Lunga vita al Parco
Settantacinque anni e non li dimostra. Al Circeo grandi manovre per aggiornare le strategie di tutela dell’area protetta Un “unicum” naturale che accoglie ogni estate due milioni e mezzo di persone
Qualcuno l’ha definito l’Agro redento, con riferimento all’opera di risanamento delle paludi pontine realizzata del regime fascista. In realtà il territorio del Parco Nazionale del Circeo, uno dei cinque parchi nazionali storici della penisola, rispetto a quella bonifica è rimasto marginale, un nucleo di foresta e zone umide che nel 1934 si decise si salvare in altro modo.
L’istituzione di quell’area protetta – che quest’anno celebra i suoi 75 anni di vita – evitò il totale disboscamento dell’antica selva di Terracina, salvò - e ne garantì la conservazione –il lago di Sabaudia, la duna costiera, l’habitat del Promontorio del Circeo. Da allora il Parco si è allargato, oggi tutela 8500 ettari di cui cin duemila pubblici, con la più vasta foresta pubblica italiana e 22 chilometri di linea costiera.
Dal 1979 comprende anche l’isola di Zannone. Gli stabilimenti balneari complessivamente coprono solo alcuni chilometri di spiaggia e solo una piccola parte degli oltre due milioni e mezzo di persone che ogni estate prendono d’assalto il litorale ha la percezione di essere all’interno di un parco protetto, di un “unicum” degno di figurare su tutti i libri.
Quattro laghi popolati da 322 specie di uccelli, un promontorio che evoca suggestioni mitologiche, aree archeologiche di eccezionale interesse come quella che ospita la villa di Domiziano.
Dal 2005 esiste un Ente Parco, nato con il preciso compito di garantire sopravvivenza e sviluppo organico a quell’unicum e di contrastare il degrado che dagli anni Sessanta ad oggi urbanizzazione e trasformazione morfologica del costume italiano hanno indubbiamente alimentato.
La sfida è quella di coniugare sviluppo e ambiente, di potenziare in chiave di “sostenibilità” l’industria turistica senza creare danni al territorio protetto. Paradigmatico a questo proposito il caso del Lago di Paola, alle pendici del Circeo, al centro di un braccio di ferro tra chi vorrebbe esaltarne alcune caratteristiche turistiche e chi invece vorrebbe lasciare un habitat incontaminato.

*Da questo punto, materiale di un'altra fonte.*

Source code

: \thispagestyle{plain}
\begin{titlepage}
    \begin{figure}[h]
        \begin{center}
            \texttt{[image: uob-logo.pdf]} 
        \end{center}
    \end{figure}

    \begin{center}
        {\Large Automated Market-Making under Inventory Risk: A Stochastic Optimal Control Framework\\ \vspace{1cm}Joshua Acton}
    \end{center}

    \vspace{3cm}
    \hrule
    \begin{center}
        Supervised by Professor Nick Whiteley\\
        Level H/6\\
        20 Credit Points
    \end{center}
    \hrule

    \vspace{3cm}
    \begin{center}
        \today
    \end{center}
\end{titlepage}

I “custodi” del Parco tentano disperatamente di rilanciare i punti di forza, natura, archeologia, gastronomia. Ma la sfida è difficile. La parola d’ordine è “destagionalizzazione”, vale a dire una strategia che metta le strutture alberghiere in condizione di lavorare anche nei mesi freddi con il turismo congressuale, quello scolastico, il birdwatching e altro.
A parole è fin troppo semplice e ovvio. Nei fatti, politica permettendo, è un progetto di difficile realizzazione.